Sono due le sequenze che più si notano rispetto alla versione uscita in sala: Alien non ha contaminato un cane che quindi scompare dal montaggio ma si insinua in una mucca che verrà poi appesa al gancio nella macelleria e dalla quale il parassita farà la sua triste comparsa con una animazione orrenda ottenuta mediante un burattino mosso da una decina di fili su sfondo blu, la meccanicità del pupazzo è imbarazzante e l'alone luminoso che lo circonda succhia via l'umana impressione destata dall'attore celato nei panni dell'alieno quando entra in azione ma anche l'efficace meccanismo nei primi piani ravvicinati della bocca del mostro, a mio avviso questa pessima animazione dell'Alien nelle inquadrature ampie è la pecca più grossa del film.
L'altra sequenza ripristina la sottotrama del personaggio interpretato da Paul McGann: in pratica Golic scompariva dal film lasciando intuire che fosse morto nell'incendio o assalito da Alien in infermeria, in realtà c'è una lunga sequenza in cui i detenuti organizzano un piano per imprigionare Alien in un deposito di esplosivi ma Golic ha intravisto nel mostro una specie di angelo della morte (riemerge anche la sottotrama religiosa) e lo libera nuovamente per poter entrare in contatto con lui.
La sequenza della cattura fu disprezzata dal pubblico all'anteprima, forse perchè ripete in copia carbone quella finale per indirizzare l'alieno nella fornace ma a mio avviso questa lunga sequenza reintegrata è migliore di quella finale perchè composta da riprese più chiare e da frame più lunghi che lo spettatore può seguire con meno sforzo, a dire il vero in entrambi i casi la suspense si respira a malapena perchè come diceva mastro Hitch è più gustosa quando tu che osservi sei al corrente del pericolo ma non i personaggi, è per questo che la prima mezz'ora abbondante del film è di gran lunga la migliore: i personaggi non sanno ancora della presenza del mostro e su ogni dialogo incombe un pericolo, fra le altre cose due attori strepitosi come Charles Dance e Brian Glover scompaiono troppo presto e le riflessioni da li in poi si concentrano soprattutto sulla protagonista e il suo ambiguo rapporto con il nero devoto all'onnipotente che tutto vede Charles S. Dutton: Dillon ha uno sguardo illuminato da un bagliore di follia in fondo alle pupille e non ha niente in comune con il mite vicino di casa in "The Fortune of Cooky" e questo è un merito dell'attore.

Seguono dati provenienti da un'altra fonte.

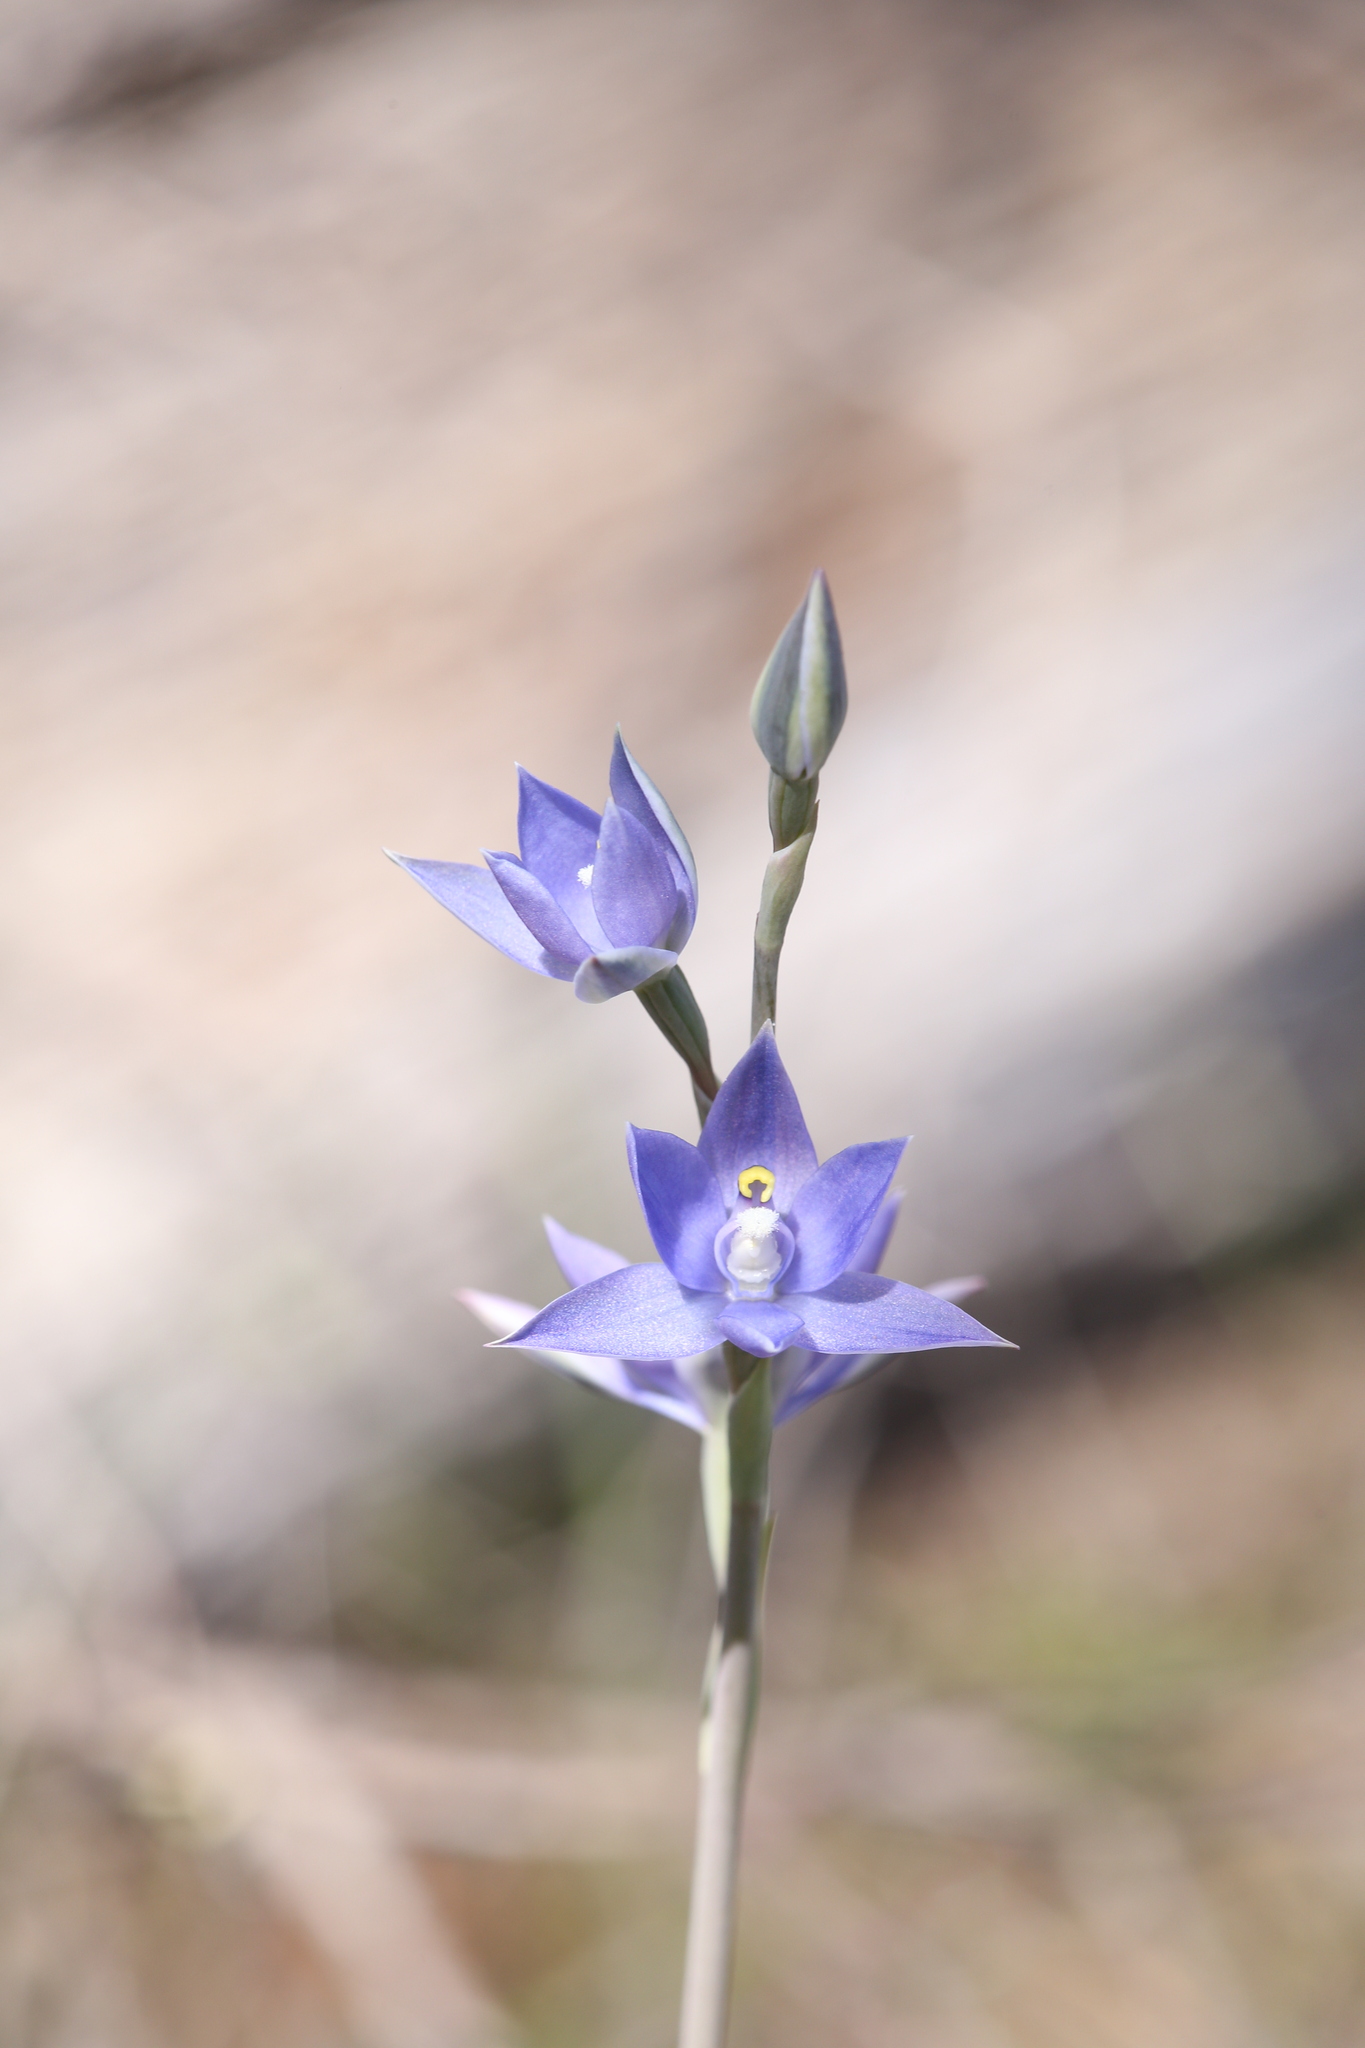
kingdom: Plantae
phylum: Tracheophyta
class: Liliopsida
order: Asparagales
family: Orchidaceae
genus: Thelymitra
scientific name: Thelymitra macrophylla
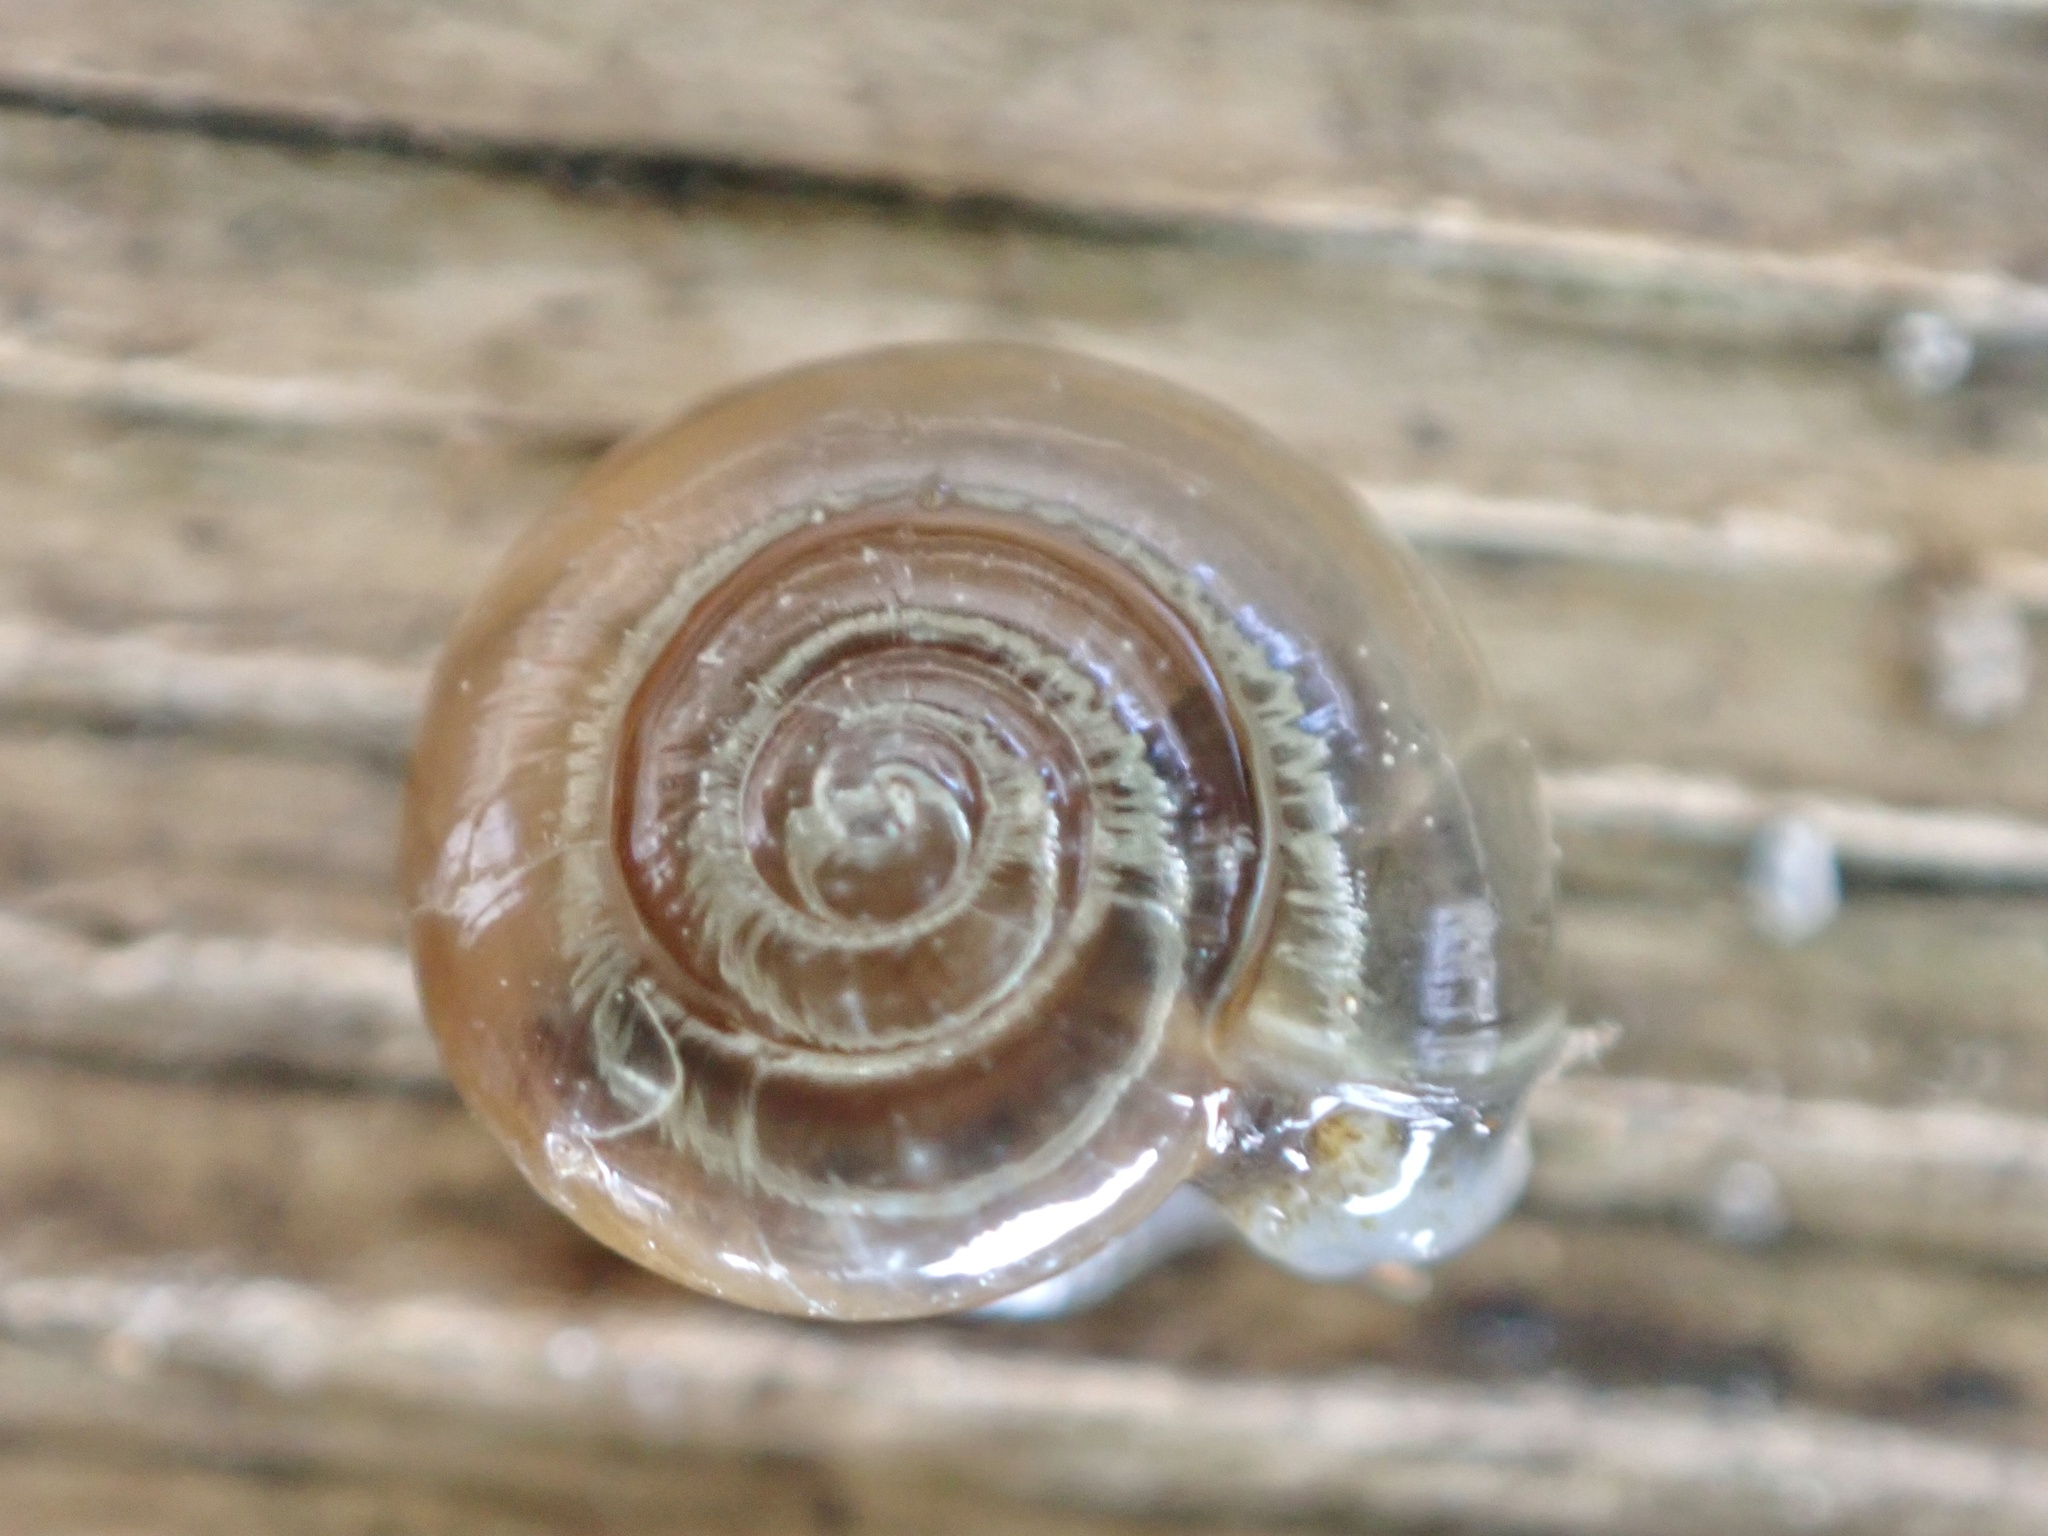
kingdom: Animalia
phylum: Mollusca
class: Gastropoda
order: Stylommatophora
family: Oxychilidae
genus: Oxychilus
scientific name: Oxychilus draparnaudi
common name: Draparnaud's glass snail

Il rapporto che preferisco è comunque quello fra il dottor Clemecne (Dance) e Ripley: c'è un grande affiatamento fra i due attori e Fincher li riprende con piacevole complicità, i dialoghi sono molto profondi fra due personaggi sfiniti dalla vita e dall'universo, lui confinato a far il medico fra stupratori e banditi in un pianeta prigione e lei alle prese con mostri dall'alito all'acido in giro per il cosmo da una cinquantina d'anni........sarà il caso di fare del sano e salutare sesso con un po' di semtimento per una volta.
Le sequenze della morte di Clemence ed Andrews son quindi le migliori per costruzione e rapidità, la prima frammentata ottimamente dalle riprese taglienti di Fincher fra il materasso che sprofonda, gli occhi di Golic che si spalancano e un'ombra scura che compare, perfetta per tempismo la seconda con lo scetticismo dei detenuti spazzato via in un istante dalla toccata e fuga di Alien.
L'ultimo aspetto da evidenziare è la scenografia per niente fantascentifica di questa prigione che ha i muri insanguinati di un mattatoio ed è claustrofobica come una segreta.
Il film fu sputazzato amaramente in America e i fans accaniti della saga vorrebbero che non fosse mai stato fatto, in Europa invece andò un po' meglio ma non è assolutamente ai livelli dei due potentissimi capitoli precedenti.
Sigourney è comunque una bella donna anche rasata a zero e recita con una disinvoltura fantastica anche quando deve dialogare con i resti dell'androide Bishop per scoprire cosa bolle nella sua pentola.